Beş altı Kırgız, hiç ses çıkarmadan geldi. İçlerinden birisi Narboto’nun bindiği aygırın dizgininden tuttu. Diğerleri de terkide asılı olan kana bulanmış tulumu dikkatlice indirdiler.

–Ağzını açıp bakacağına, tutsana atı! diye bağırıverdi barımtaçılardan birisi. Benzi sararıp, gözleri fal taşı gibi açılmış Mukay, işte o zaman kendine gelerek Narboto’nun atının dizgininden tuttu.

–Okutacağız diye çocuğumuzu bozuyoruz, diyen barımtaçı, atı tutamayan Mukay’a sert bir şekilde baktı. “Bu, sünepelerin duyacağı söz. Benim neyim bozulmuş?” diye düşündü Mukay içinden “Sen olmasaydın, ölmeyecekti demek istedi galiba.” diye düşünüp ona karşı cevap veremedi, sustu.

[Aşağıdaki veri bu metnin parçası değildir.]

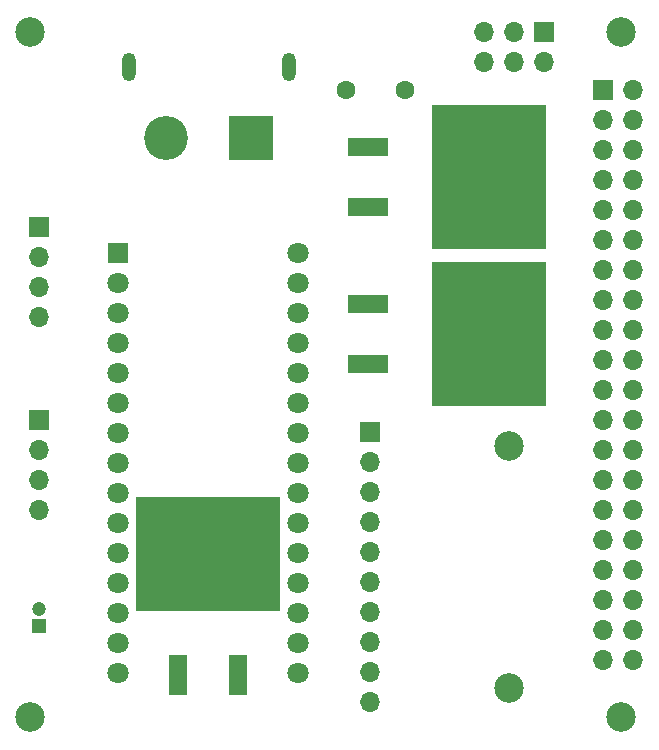
<source format=gbr>
%TF.GenerationSoftware,KiCad,Pcbnew,(6.0.4)*%
%TF.CreationDate,2022-09-08T01:36:39-04:00*%
%TF.ProjectId,Pi_HAT,50695f48-4154-42e6-9b69-6361645f7063,rev?*%
%TF.SameCoordinates,Original*%
%TF.FileFunction,Soldermask,Bot*%
%TF.FilePolarity,Negative*%
%FSLAX46Y46*%
G04 Gerber Fmt 4.6, Leading zero omitted, Abs format (unit mm)*
G04 Created by KiCad (PCBNEW (6.0.4)) date 2022-09-08 01:36:39*
%MOMM*%
%LPD*%
G01*
G04 APERTURE LIST*
%ADD10R,1.800000X1.800000*%
%ADD11C,1.800000*%
%ADD12R,1.700000X1.700000*%
%ADD13O,1.700000X1.700000*%
%ADD14C,2.500000*%
%ADD15C,1.600000*%
%ADD16R,3.716000X3.716000*%
%ADD17C,3.716000*%
%ADD18O,1.200000X2.400000*%
%ADD19R,1.200000X1.200000*%
%ADD20C,1.200000*%
%ADD21R,3.500000X1.600000*%
%ADD22R,9.750000X12.200000*%
%ADD23R,1.600000X3.500000*%
%ADD24R,12.200000X9.750000*%
G04 APERTURE END LIST*
D10*
%TO.C,TB1*%
X109880000Y-93220000D03*
D11*
X109880000Y-95760000D03*
X109880000Y-98300000D03*
X109880000Y-100840000D03*
X109880000Y-103380000D03*
X109880000Y-105920000D03*
X109880000Y-108460000D03*
X109880000Y-111000000D03*
X109880000Y-113540000D03*
X109880000Y-116080000D03*
X109880000Y-118620000D03*
X109880000Y-121160000D03*
X109880000Y-123700000D03*
X109880000Y-126240000D03*
X109880000Y-128780000D03*
X125120000Y-128780000D03*
X125120000Y-126240000D03*
X125120000Y-123700000D03*
X125120000Y-121160000D03*
X125120000Y-118620000D03*
X125120000Y-116080000D03*
X125120000Y-113540000D03*
X125120000Y-111000000D03*
X125120000Y-108460000D03*
X125120000Y-105920000D03*
X125120000Y-103380000D03*
X125120000Y-100840000D03*
X125120000Y-98300000D03*
X125120000Y-95760000D03*
X125120000Y-93220000D03*
%TD*%
D12*
%TO.C,J3*%
X146000000Y-74500000D03*
D13*
X146000000Y-77040000D03*
X143460000Y-74500000D03*
X143460000Y-77040000D03*
X140920000Y-74500000D03*
X140920000Y-77040000D03*
%TD*%
D14*
%TO.C,H1*%
X152500000Y-74500000D03*
%TD*%
%TO.C,H2*%
X102500000Y-74500000D03*
%TD*%
%TO.C,H3*%
X102500000Y-132500000D03*
%TD*%
D12*
%TO.C,J1*%
X131250000Y-108300000D03*
D13*
X131250000Y-110840000D03*
X131250000Y-113380000D03*
X131250000Y-115920000D03*
X131250000Y-118460000D03*
X131250000Y-121000000D03*
X131250000Y-123540000D03*
X131250000Y-126080000D03*
X131250000Y-128620000D03*
X131250000Y-131160000D03*
%TD*%
D14*
%TO.C,H4*%
X152500000Y-132500000D03*
%TD*%
D12*
%TO.C,J2*%
X151000000Y-79400000D03*
D13*
X153540000Y-79400000D03*
X151000000Y-81940000D03*
X153540000Y-81940000D03*
X151000000Y-84480000D03*
X153540000Y-84480000D03*
X151000000Y-87020000D03*
X153540000Y-87020000D03*
X151000000Y-89560000D03*
X153540000Y-89560000D03*
X151000000Y-92100000D03*
X153540000Y-92100000D03*
X151000000Y-94640000D03*
X153540000Y-94640000D03*
X151000000Y-97180000D03*
X153540000Y-97180000D03*
X151000000Y-99720000D03*
X153540000Y-99720000D03*
X151000000Y-102260000D03*
X153540000Y-102260000D03*
X151000000Y-104800000D03*
X153540000Y-104800000D03*
X151000000Y-107340000D03*
X153540000Y-107340000D03*
X151000000Y-109880000D03*
X153540000Y-109880000D03*
X151000000Y-112420000D03*
X153540000Y-112420000D03*
X151000000Y-114960000D03*
X153540000Y-114960000D03*
X151000000Y-117500000D03*
X153540000Y-117500000D03*
X151000000Y-120040000D03*
X153540000Y-120040000D03*
X151000000Y-122580000D03*
X153540000Y-122580000D03*
X151000000Y-125120000D03*
X153540000Y-125120000D03*
X151000000Y-127660000D03*
X153540000Y-127660000D03*
%TD*%
D15*
%TO.C,C1*%
X129200000Y-79400000D03*
X134200000Y-79400000D03*
%TD*%
D12*
%TO.C,J4*%
X103200000Y-91000000D03*
D13*
X103200000Y-93540000D03*
X103200000Y-96080000D03*
X103200000Y-98620000D03*
%TD*%
D16*
%TO.C,J5*%
X121200000Y-83465750D03*
D17*
X114000000Y-83465750D03*
D18*
X124350000Y-77465750D03*
X110850000Y-77465750D03*
%TD*%
D14*
%TO.C,H5*%
X143000000Y-109500000D03*
%TD*%
%TO.C,H6*%
X143000000Y-130000000D03*
%TD*%
D19*
%TO.C,C2*%
X103200000Y-124800000D03*
D20*
X103200000Y-123300000D03*
%TD*%
D12*
%TO.C,J6*%
X103200000Y-107300000D03*
D13*
X103200000Y-109840000D03*
X103200000Y-112380000D03*
X103200000Y-114920000D03*
%TD*%
D21*
%TO.C,VR1*%
X131050000Y-89290000D03*
X131050000Y-84210000D03*
D22*
X141325000Y-86750000D03*
%TD*%
D21*
%TO.C,VR2*%
X131050000Y-102540000D03*
X131050000Y-97460000D03*
D22*
X141325000Y-100000000D03*
%TD*%
D23*
%TO.C,VR3*%
X120040000Y-128950000D03*
X114960000Y-128950000D03*
D24*
X117500000Y-118675000D03*
%TD*%
M02*

</source>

Tulumun ağzı yarı kapatılmıştı. Mukay, tulumun bu ağzından insanın etten yeni ayrılmış kana bulanmış kemiklerini ve kocaman kaburgalarını gördü. Daha dün kendileriyle beraber “Atım kötü bir at.” diye şikâyet eden, tanıdığı Kırgız’ın kana bulanmış başı duruyordu. “Bu dağın geçidi, Çin ile Kırgız’ın sınırı.”, “Birçok Kırgız’ın toprağı yitip gitti” diye üzülen barımtaçının kanlı başıydı bu! Derede atları otlatalım diye durduğumuzda et yemek isteyip, karkıttaki dayanıklı yiyeceklerin kalıntılarını soğuk suya karıştırarak içeceğim derken donmuştu zavallı. Vücudu parçalanıp tuluma sokulmuştu, gözü yarı kapalıydı. Kafası boynundan kesilmiş, kan içindeydi. Tüm bunlara rağmen tulumun ağzından dışa dönük olan yüzü hala tanınıyordu. Vücudundan ayrılmış geniş alınlı yüzünü görünce, Mukay’ın vücudu titreyip midesi ağzına geliyordu.